§ YOUR INSTRUCTIONS: Copy out the lines of each of the following records word for word, leaving out the pictures.

§ EXTRACTED MATERIAL:
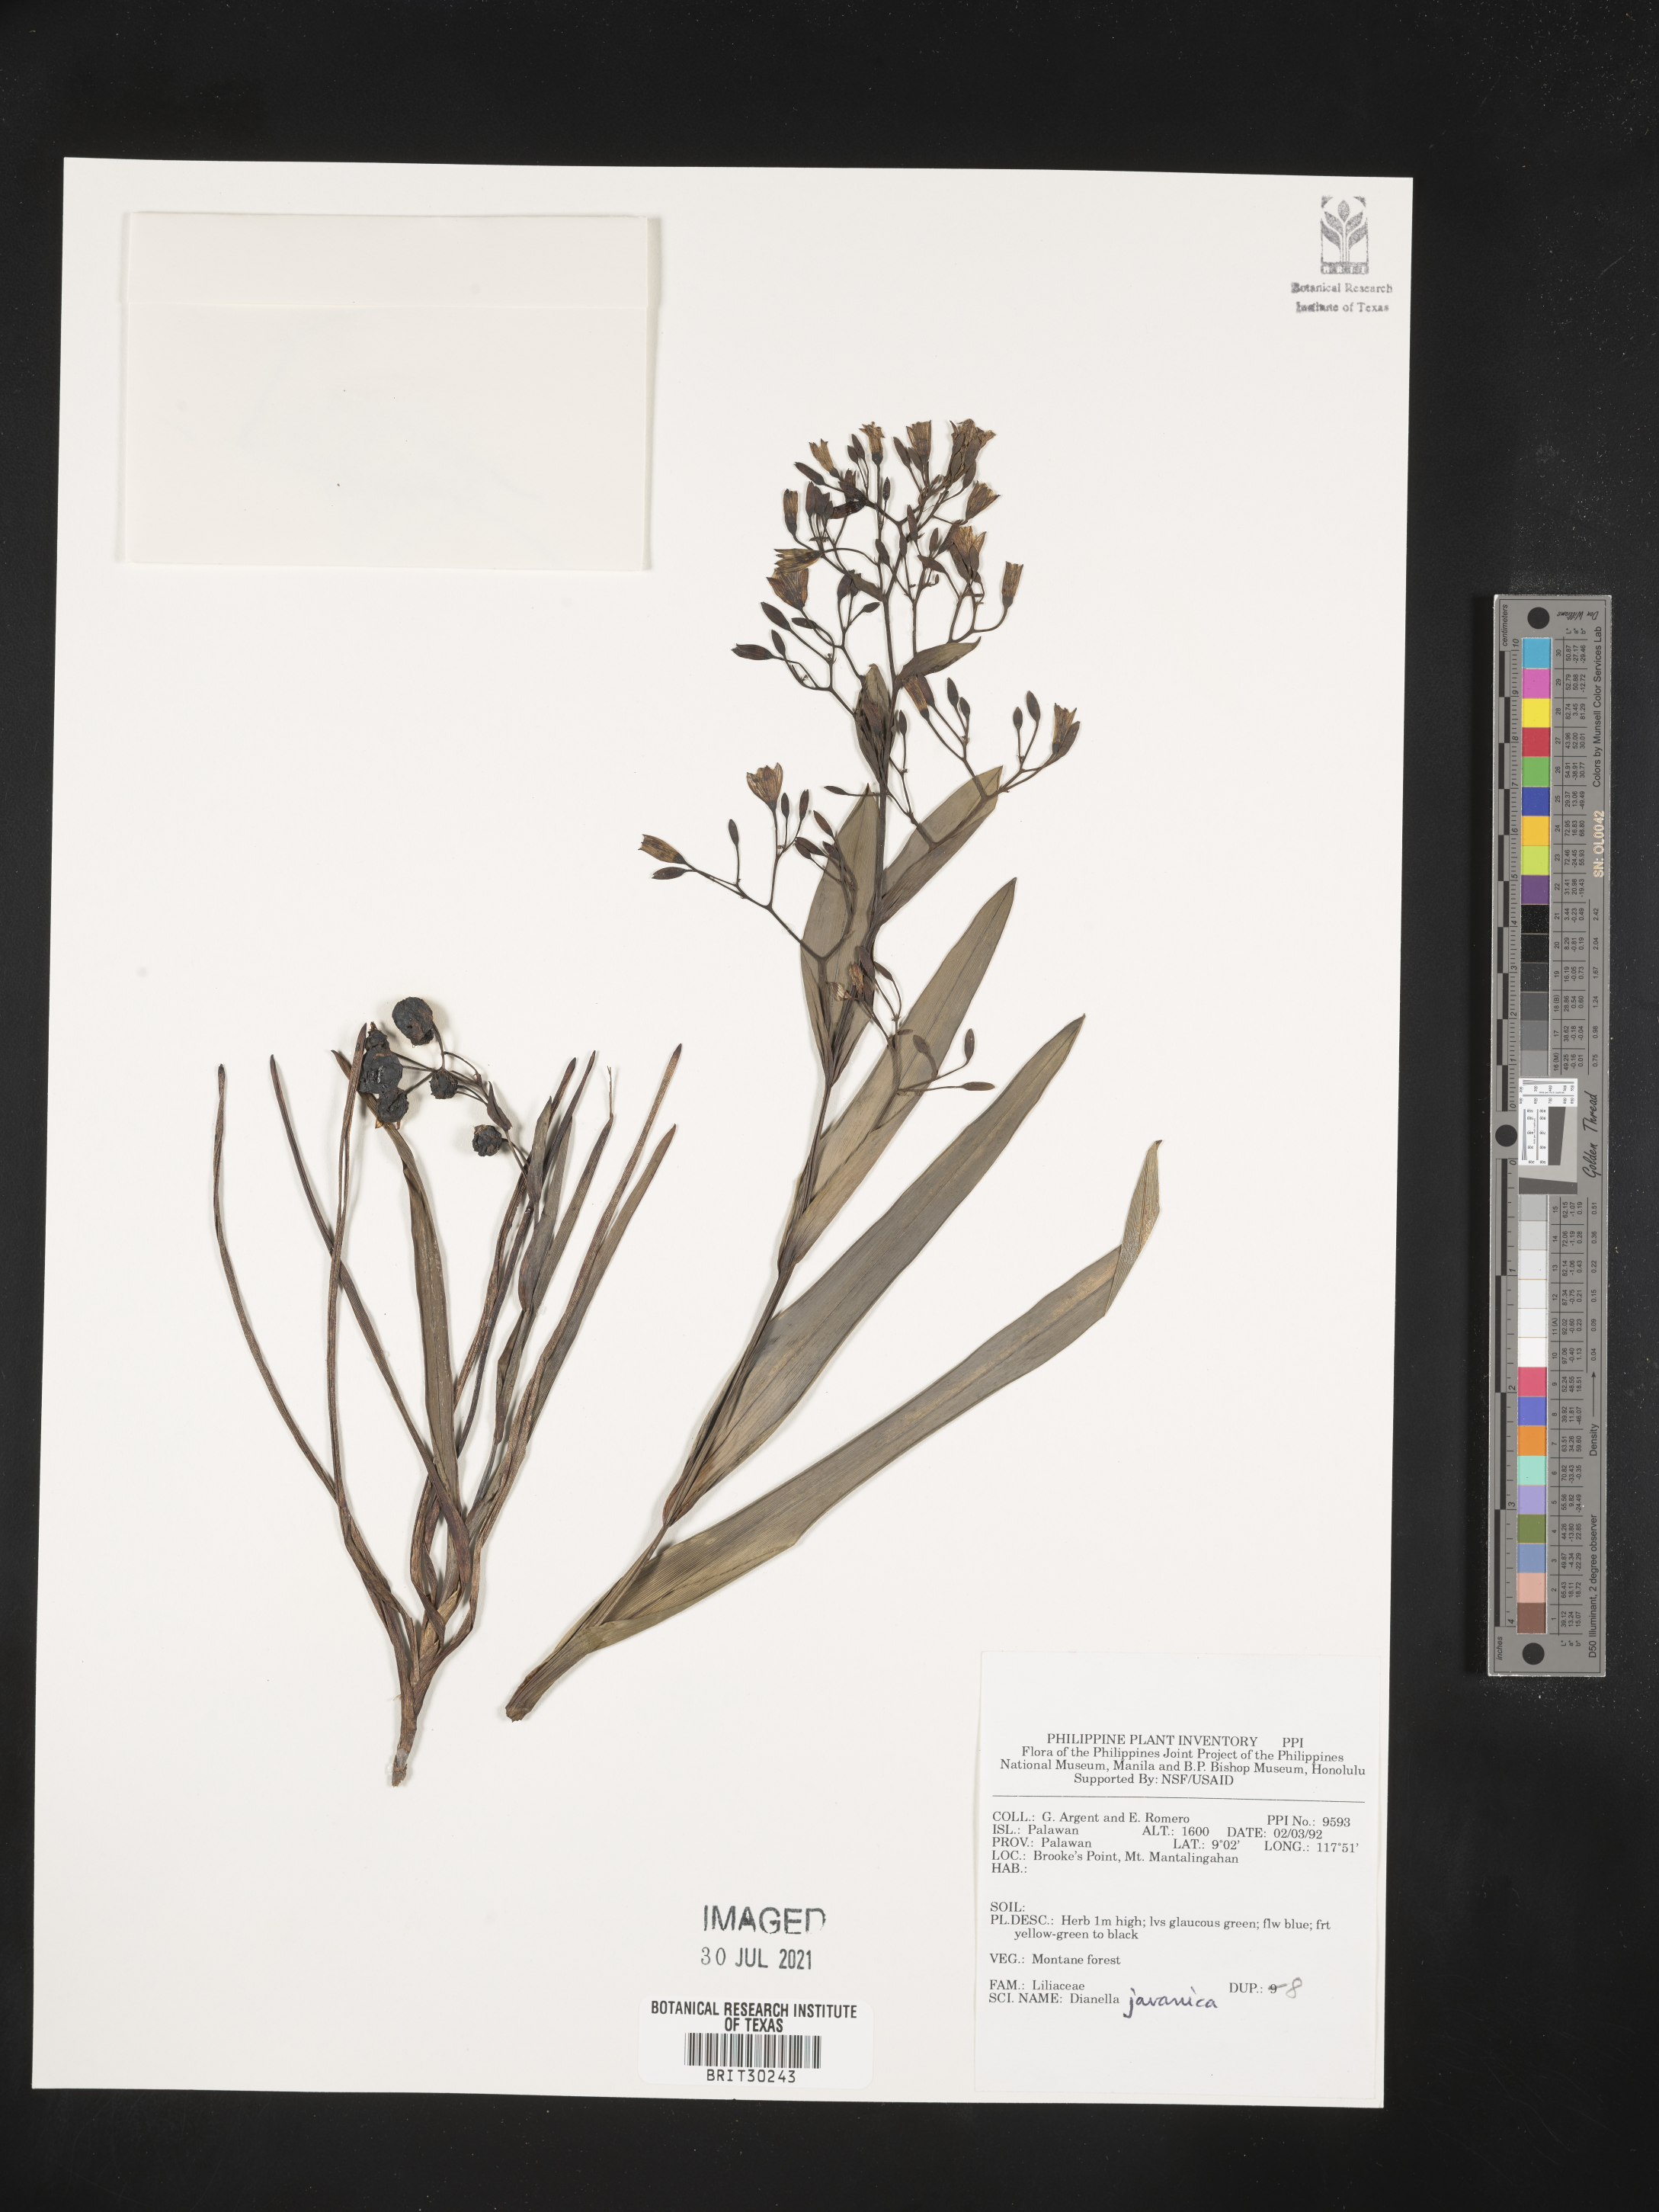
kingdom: Plantae
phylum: Tracheophyta
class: Liliopsida
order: Asparagales
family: Asphodelaceae
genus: Rhuacophila
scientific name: Rhuacophila javanica
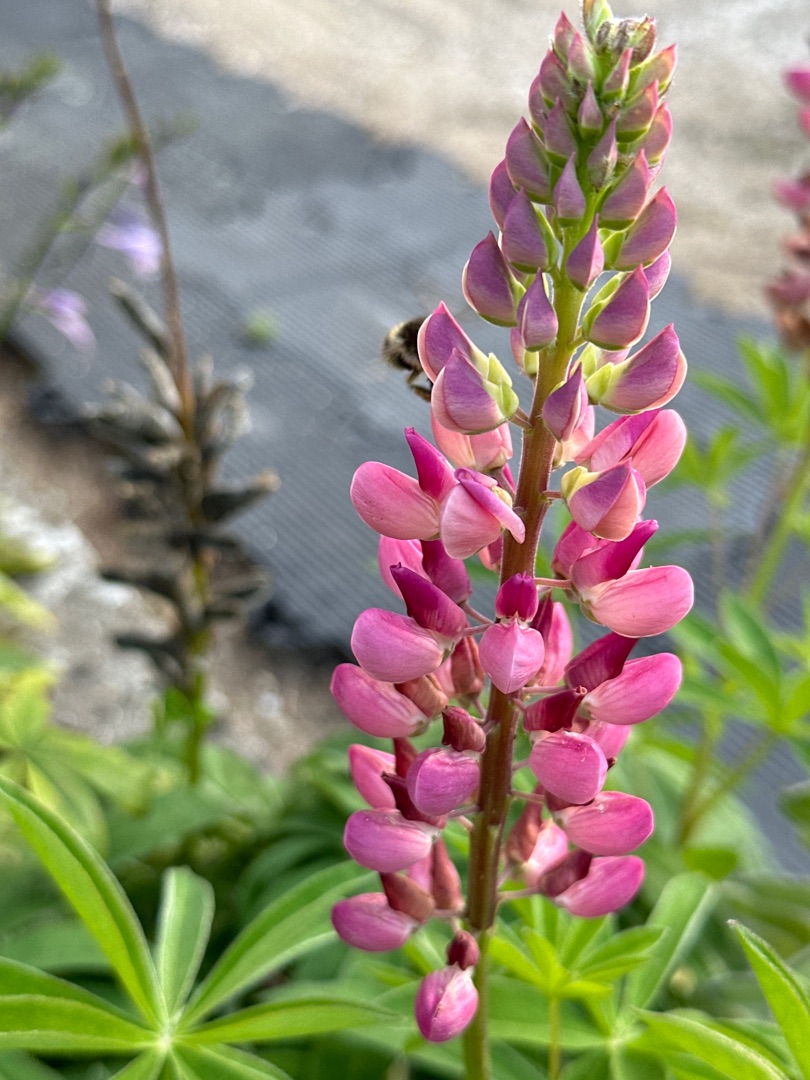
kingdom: Plantae
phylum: Tracheophyta
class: Magnoliopsida
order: Fabales
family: Fabaceae
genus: Lupinus
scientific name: Lupinus regalis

§ THE RESULT:
kingdom: Plantae
phylum: Tracheophyta
class: Liliopsida
order: Asparagales
family: Asphodelaceae
genus: Rhuacophila
scientific name: Rhuacophila javanica
kingdom: Plantae
phylum: Tracheophyta
class: Magnoliopsida
order: Fabales
family: Fabaceae
genus: Lupinus
scientific name: Lupinus regalis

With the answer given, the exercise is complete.